The comment from @gabehope helped me resolve my problem. Specifically, I was running both Tensorflow and JAX in the same script and, presumably, they were both fighting for GPU memory.
For reference, here's the (quite helpful!) page on memory allocation with JAX.
It would be helpful if there were some way for the error to better indicate that it's a memory issue, though it sounds like for others it may be a different problem than what Gabe and I were running into.
export LD_LIBRARY_PATH=$LD_LIBRARY_PATH:$CONDA_PREFIX/lib/
I sol
I was also getting this error. I don't know the details of what was happening, but the issue for me seemed to stem from JAX and Tensorflow not sharing the GPU nicely. When I added this code snippet to the top of my code it seems to run (taken from the Flax MNIST example):
# Hide any GPUs from TensorFlow. Otherwise TF might reserve memory and make # it unavailable to JAX. tf.config.experimental.set_visible_devices([], 'GPU')

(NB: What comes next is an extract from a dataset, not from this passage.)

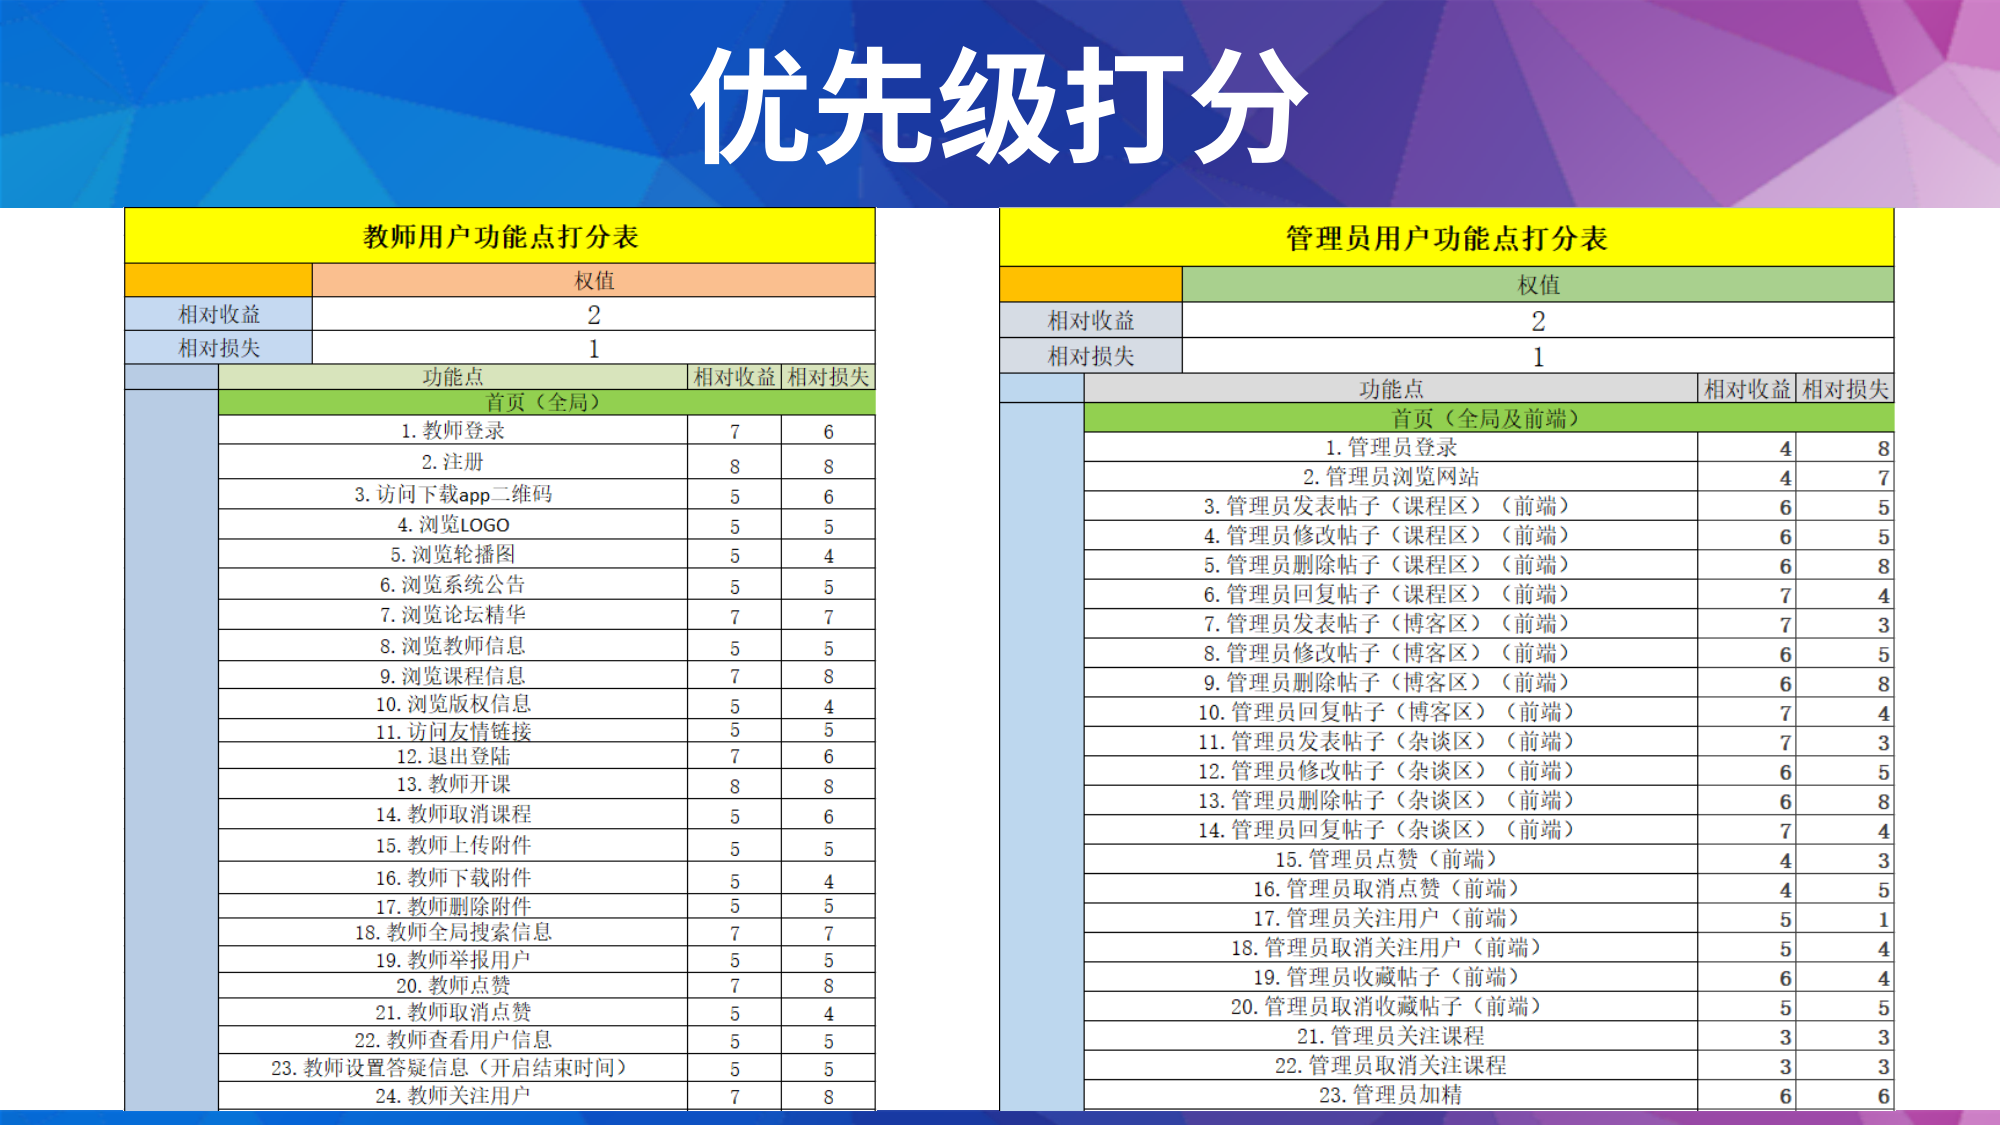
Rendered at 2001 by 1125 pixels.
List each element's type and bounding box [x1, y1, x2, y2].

picture [999, 207, 1896, 1111]
text_box [0, 0, 2000, 1125]
picture [122, 207, 877, 1111]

The comment suggests this is a known issue, but a quick google only brings up an old closed issue #120. I don't get the same issue running the same code on Colab (without the above snippet), so it may be particular to my machine's configuration.
Edit: Ah I now see there is a whole page on this in the JAX documentation. Would be very useful if JAX could detect this issue and give a helpful error message. Based on the "DNN library not found" error I went down the rabbit hole of thinking I had the wrong version of cuda/cudnn.

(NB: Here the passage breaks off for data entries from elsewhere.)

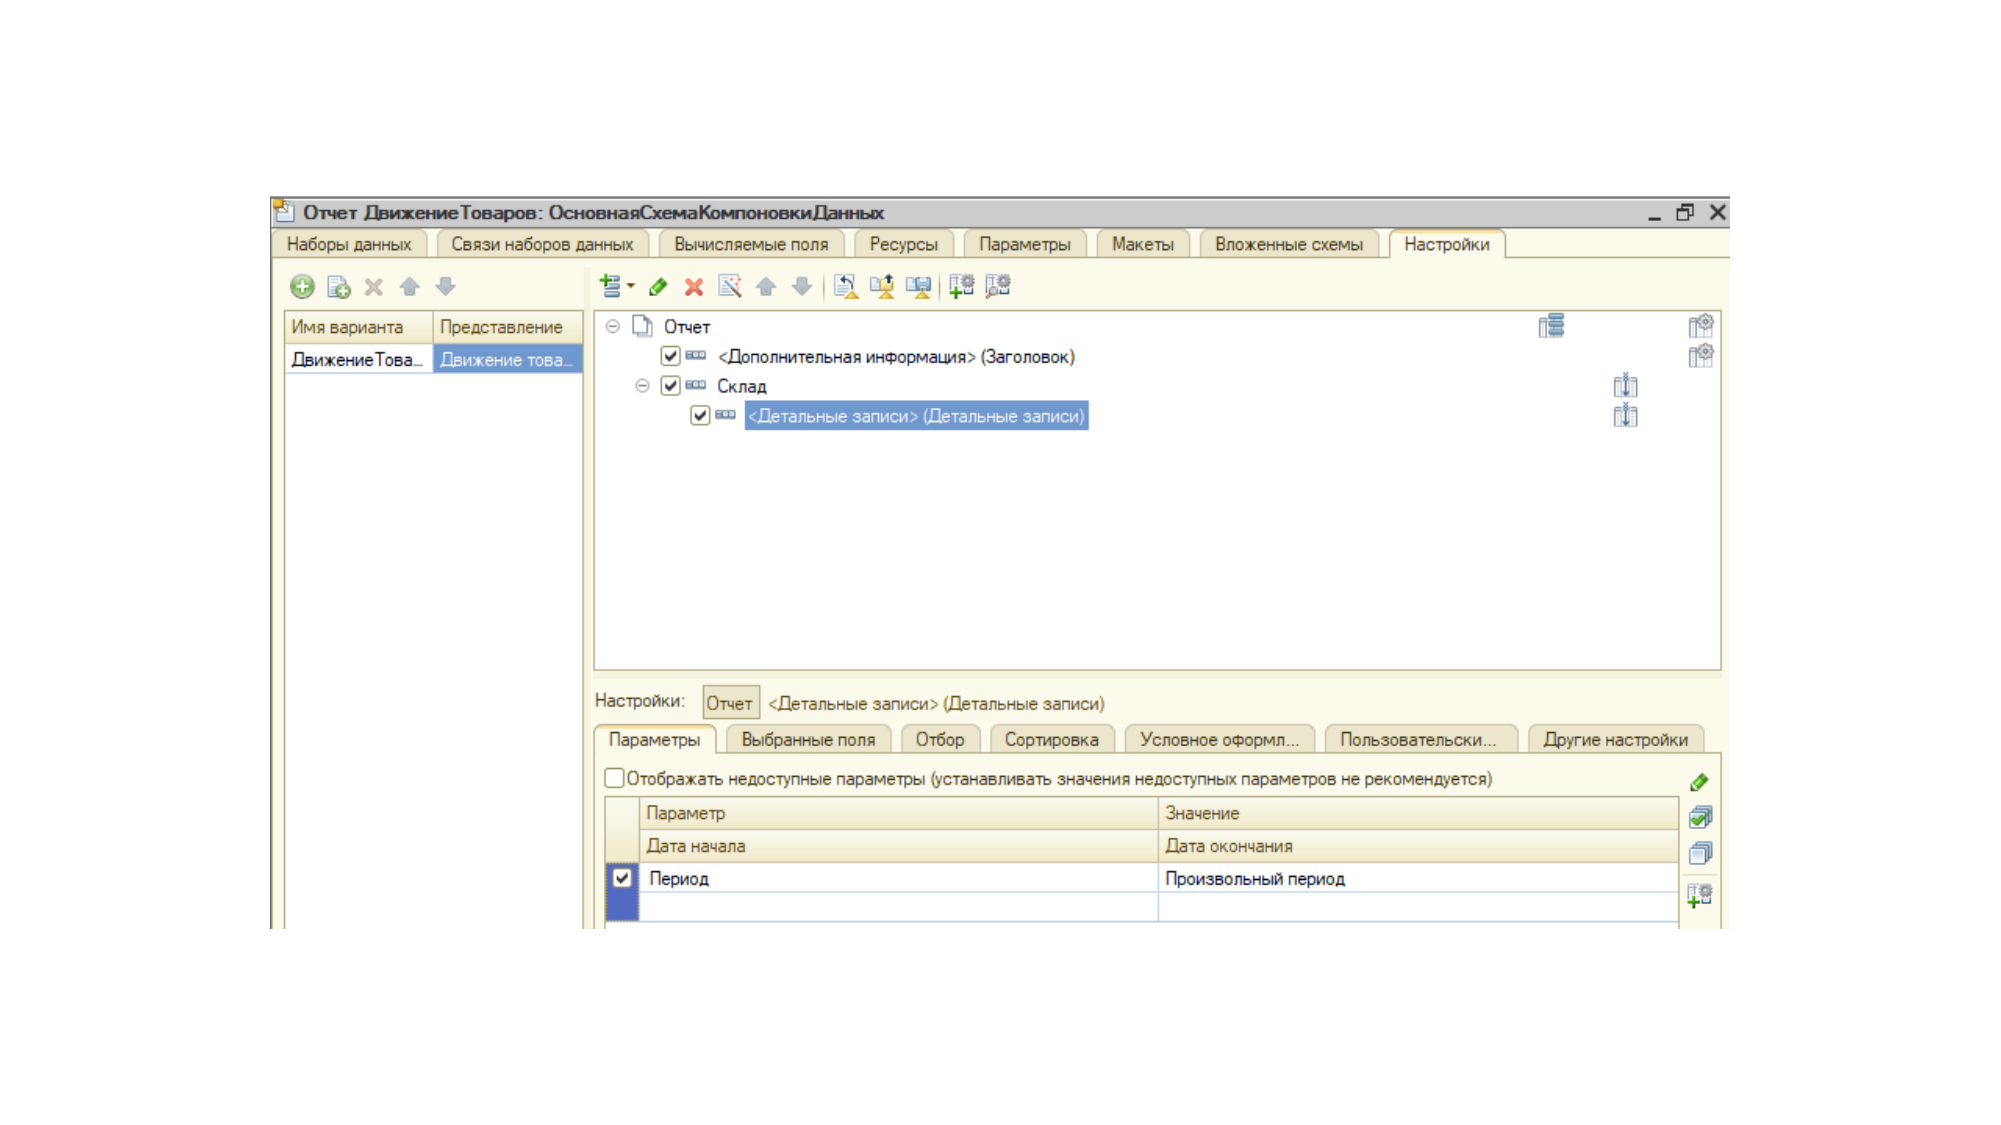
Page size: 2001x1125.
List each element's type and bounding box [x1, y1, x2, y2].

picture [270, 196, 1730, 929]
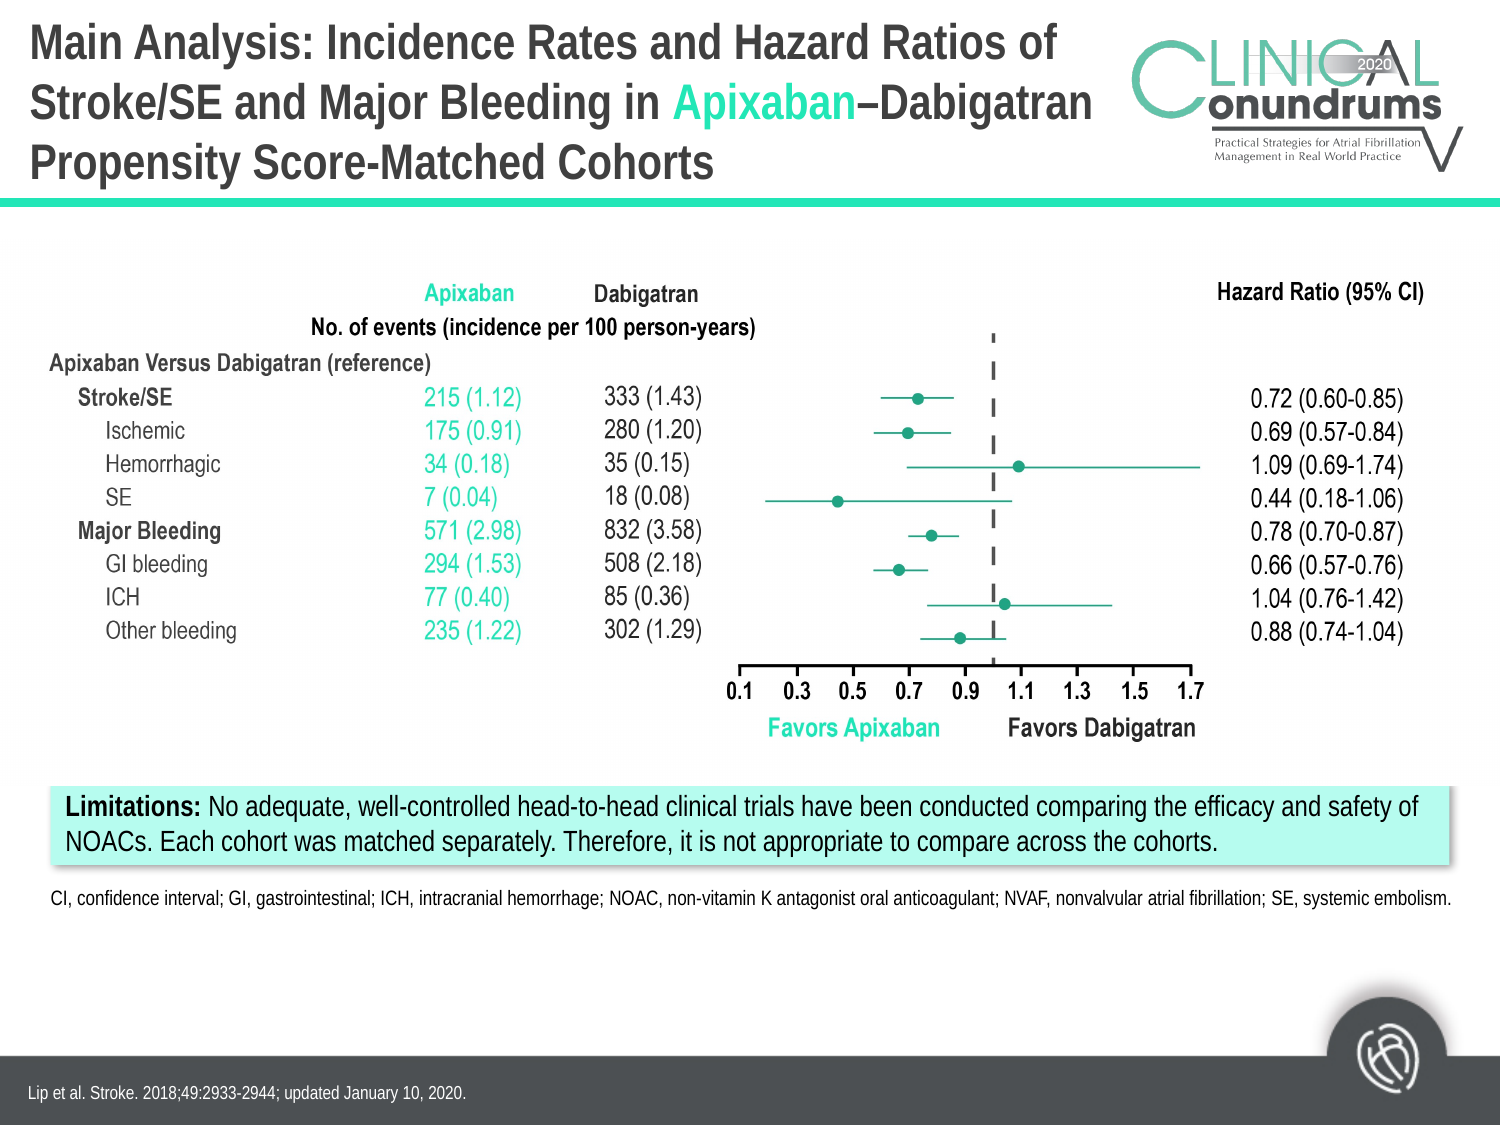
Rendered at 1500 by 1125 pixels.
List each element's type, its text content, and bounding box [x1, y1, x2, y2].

text_box Main Analysis: Incidence Rates and Hazard Ratios of Stroke/SE and Major Bleeding in Apixaban–Dabigatran Propensity Score-Matched Cohorts [14, 1, 1116, 197]
text_box CI, confidence interval; GI, gastrointestinal; ICH, intracranial hemorrhage; NOAC, non-vitamin K antagonist oral anticoagulant; NVAF, nonvalvular atrial fibrillation; SE, systemic embolism. [50, 889, 1500, 910]
picture [0, 239, 1500, 786]
text_box Limitations: No adequate, well-controlled head-to-head clinical trials have been conducted comparing the efficacy and safety of NOACs. Each cohort was matched separately. Therefore, it is not appropriate to compare across the cohorts. [50, 793, 1450, 865]
picture [0, 925, 1500, 1125]
picture [1127, 31, 1465, 181]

I solved by doing this, thanks a lot !
We've added an FAQ section addressing various CUDA library loading issues and solutions/workarounds, and have (hopefully) made it easier to find by including it in some error messages that often correlate to these memory starvation issues.
I'm going to go ahead and close this specific issue, since the FAQ documentation should provide proper workarounds.